Galapagosは通常、最大化・最小化を目指しますが、今回は「特定の値をターゲットにする」応用技です。例えば、「ボリュームをちょうど100立方メートルにしたい」「特定の面積が50平方メートルになる形状を見つけたい」といったケース。この目標達成には、最適化の「適合度」を工夫します。具体的には、最終値と目標値との「差の絶対値」を最小化するようにGalapagosを設定するのです。

実践!Galapagos設定のコツ

では、Grasshopperでの具体的な設定方法を見ていきましょう。

まず、最適化したいパラメータをNumber Sliderで設定し、これをGalapagosの「Genes (G)」入力に接続します。これが最適化の対象となる「遺伝子」です。

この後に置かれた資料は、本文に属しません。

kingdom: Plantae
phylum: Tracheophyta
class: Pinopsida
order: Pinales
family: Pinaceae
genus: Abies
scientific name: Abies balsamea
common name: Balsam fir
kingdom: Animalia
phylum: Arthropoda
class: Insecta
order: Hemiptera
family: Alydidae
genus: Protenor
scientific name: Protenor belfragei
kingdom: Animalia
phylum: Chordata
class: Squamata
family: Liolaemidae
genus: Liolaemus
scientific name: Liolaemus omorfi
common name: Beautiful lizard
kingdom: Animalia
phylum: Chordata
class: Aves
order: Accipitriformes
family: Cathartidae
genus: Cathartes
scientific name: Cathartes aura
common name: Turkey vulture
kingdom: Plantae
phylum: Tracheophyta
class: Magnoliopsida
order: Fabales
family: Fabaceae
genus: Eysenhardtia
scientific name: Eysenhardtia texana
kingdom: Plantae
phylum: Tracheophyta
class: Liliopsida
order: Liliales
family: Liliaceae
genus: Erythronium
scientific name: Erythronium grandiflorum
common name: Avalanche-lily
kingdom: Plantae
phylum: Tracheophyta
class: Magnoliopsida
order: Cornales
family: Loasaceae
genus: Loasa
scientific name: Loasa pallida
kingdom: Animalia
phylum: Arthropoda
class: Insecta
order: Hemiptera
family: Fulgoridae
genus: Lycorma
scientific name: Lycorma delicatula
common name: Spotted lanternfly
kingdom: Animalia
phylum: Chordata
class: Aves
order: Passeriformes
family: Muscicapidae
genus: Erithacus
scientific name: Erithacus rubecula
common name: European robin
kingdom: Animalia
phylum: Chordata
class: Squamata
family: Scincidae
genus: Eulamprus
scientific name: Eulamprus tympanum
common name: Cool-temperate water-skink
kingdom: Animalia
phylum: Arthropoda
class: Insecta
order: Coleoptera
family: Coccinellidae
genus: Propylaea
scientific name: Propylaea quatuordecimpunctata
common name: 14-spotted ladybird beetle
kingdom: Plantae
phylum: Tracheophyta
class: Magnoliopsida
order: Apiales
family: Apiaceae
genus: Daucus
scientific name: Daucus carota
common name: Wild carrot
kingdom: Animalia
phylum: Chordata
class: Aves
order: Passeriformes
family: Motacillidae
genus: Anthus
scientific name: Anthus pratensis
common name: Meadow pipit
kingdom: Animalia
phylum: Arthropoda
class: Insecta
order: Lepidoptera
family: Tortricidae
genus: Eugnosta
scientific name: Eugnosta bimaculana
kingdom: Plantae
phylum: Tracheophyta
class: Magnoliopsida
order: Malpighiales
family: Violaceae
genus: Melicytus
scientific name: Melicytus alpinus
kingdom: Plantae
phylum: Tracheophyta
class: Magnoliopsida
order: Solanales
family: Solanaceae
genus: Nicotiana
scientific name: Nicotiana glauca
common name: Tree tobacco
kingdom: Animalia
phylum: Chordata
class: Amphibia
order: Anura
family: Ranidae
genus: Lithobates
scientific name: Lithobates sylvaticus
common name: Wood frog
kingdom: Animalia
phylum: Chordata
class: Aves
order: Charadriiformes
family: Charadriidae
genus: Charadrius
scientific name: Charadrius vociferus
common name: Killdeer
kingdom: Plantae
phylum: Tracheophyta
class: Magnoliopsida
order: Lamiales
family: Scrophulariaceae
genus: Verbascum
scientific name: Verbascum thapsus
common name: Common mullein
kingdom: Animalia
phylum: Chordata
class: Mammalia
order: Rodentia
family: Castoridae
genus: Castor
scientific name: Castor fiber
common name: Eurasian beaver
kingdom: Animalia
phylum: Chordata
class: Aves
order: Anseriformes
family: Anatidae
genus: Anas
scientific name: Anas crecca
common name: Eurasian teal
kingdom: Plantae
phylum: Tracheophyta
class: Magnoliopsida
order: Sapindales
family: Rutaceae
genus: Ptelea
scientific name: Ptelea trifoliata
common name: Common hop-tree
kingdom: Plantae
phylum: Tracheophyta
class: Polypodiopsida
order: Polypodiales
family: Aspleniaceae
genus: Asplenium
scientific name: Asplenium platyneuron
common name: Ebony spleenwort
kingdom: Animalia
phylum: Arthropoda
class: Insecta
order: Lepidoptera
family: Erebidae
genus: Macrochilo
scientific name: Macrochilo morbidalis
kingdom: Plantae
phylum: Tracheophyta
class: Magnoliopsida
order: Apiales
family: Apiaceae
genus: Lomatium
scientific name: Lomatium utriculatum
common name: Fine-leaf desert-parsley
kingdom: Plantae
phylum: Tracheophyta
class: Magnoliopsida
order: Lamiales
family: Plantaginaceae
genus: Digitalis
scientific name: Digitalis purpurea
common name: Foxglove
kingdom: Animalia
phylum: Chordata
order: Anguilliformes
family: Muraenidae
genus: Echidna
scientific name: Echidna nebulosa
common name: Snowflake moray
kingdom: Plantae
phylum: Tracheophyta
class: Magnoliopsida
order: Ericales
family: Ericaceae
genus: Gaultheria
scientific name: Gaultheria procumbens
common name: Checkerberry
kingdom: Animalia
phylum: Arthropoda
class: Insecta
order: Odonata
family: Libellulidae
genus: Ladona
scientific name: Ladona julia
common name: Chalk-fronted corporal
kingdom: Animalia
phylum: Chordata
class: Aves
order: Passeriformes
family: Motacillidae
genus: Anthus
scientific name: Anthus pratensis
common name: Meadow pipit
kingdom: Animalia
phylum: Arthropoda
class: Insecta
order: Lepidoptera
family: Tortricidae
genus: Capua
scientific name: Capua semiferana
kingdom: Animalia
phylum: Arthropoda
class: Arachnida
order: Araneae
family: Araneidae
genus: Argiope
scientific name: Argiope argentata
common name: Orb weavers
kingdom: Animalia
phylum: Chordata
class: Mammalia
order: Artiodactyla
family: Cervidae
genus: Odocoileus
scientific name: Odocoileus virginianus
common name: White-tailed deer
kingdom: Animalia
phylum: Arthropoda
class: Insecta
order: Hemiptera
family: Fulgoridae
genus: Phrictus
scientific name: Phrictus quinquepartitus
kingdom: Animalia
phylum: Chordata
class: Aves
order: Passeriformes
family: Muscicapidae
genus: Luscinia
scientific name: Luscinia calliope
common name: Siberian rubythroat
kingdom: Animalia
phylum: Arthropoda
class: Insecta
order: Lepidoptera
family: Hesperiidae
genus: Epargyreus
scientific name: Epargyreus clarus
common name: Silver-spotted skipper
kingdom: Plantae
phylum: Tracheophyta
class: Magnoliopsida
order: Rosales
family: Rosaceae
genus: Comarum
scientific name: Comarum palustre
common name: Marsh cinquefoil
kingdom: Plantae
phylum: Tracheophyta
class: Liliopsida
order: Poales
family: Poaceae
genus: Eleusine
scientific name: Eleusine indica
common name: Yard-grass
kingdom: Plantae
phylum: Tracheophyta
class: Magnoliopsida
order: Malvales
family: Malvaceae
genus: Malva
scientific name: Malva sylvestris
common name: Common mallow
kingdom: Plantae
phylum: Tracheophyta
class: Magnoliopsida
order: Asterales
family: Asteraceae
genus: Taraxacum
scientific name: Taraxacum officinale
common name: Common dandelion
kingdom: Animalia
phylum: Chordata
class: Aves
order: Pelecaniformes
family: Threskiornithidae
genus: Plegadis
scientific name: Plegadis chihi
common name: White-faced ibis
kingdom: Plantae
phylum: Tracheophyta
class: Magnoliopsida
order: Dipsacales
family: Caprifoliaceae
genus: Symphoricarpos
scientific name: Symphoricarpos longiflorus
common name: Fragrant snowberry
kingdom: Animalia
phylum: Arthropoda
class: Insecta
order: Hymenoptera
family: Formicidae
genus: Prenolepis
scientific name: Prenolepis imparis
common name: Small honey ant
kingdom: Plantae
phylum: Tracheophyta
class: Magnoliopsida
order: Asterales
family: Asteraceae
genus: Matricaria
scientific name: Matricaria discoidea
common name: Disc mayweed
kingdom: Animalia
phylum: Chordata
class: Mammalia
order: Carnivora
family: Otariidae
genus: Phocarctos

次に、目標値と現在の結果の差を計算します。現在の結果がA、目標値がBなら、Subtractionコンポーネントで「A - B」を計算。この差が0に近づくほど良いので、Absolute (Abs)コンポーネントでその絶対値を取ります。これで、常に正の値となり、目標値からどれだけ離れているかを示す「誤差」が算出できます。

この「誤差」をGalapagosの「Fitness (F)」入力に接続し、Galapagosの設定画面で「Solver」タブを開き、「Minimize」を選択します。これで、誤差が最小になる(目標値に最も近くなる)ようなパラメータの組み合わせをGalapagosが探索してくれます。

最適化を成功させるヒント

このテクニックを使う上でのヒントをいくつかご紹介します。

* 探索範囲の調整: Number Sliderの最小値と最大値は、現実的な探索範囲に設定しましょう。広すぎると計算に時間がかかり、狭すぎると最適な解を見逃す可能性があります。
* 複数の目標値: 複数の目標値を同時に最適化したい場合は、それぞれの誤差を合計したり、重み付けして一つの適合度として扱う方法もあります。Expressionコンポーネントをうまく使うと、複雑な適合度関数も柔軟に定義できますよ。

まとめ: 効率的なデザイン探索へ

GrasshopperのGalapagosは、単なる最大化・最小化だけでなく、今回ご紹介した「特定の値をターゲットにする」応用技も可能です。このテクニックをマスターすれば、デザインプロセスにおける試行錯誤の時間を劇的に短縮し、より複雑でパフォーマンスの高いデザインを効率的に探索できるようになるでしょう。ぜひあなたのGrasshopperワークフローに取り入れて、次世代のパラメトリックデザインを体験してみてください!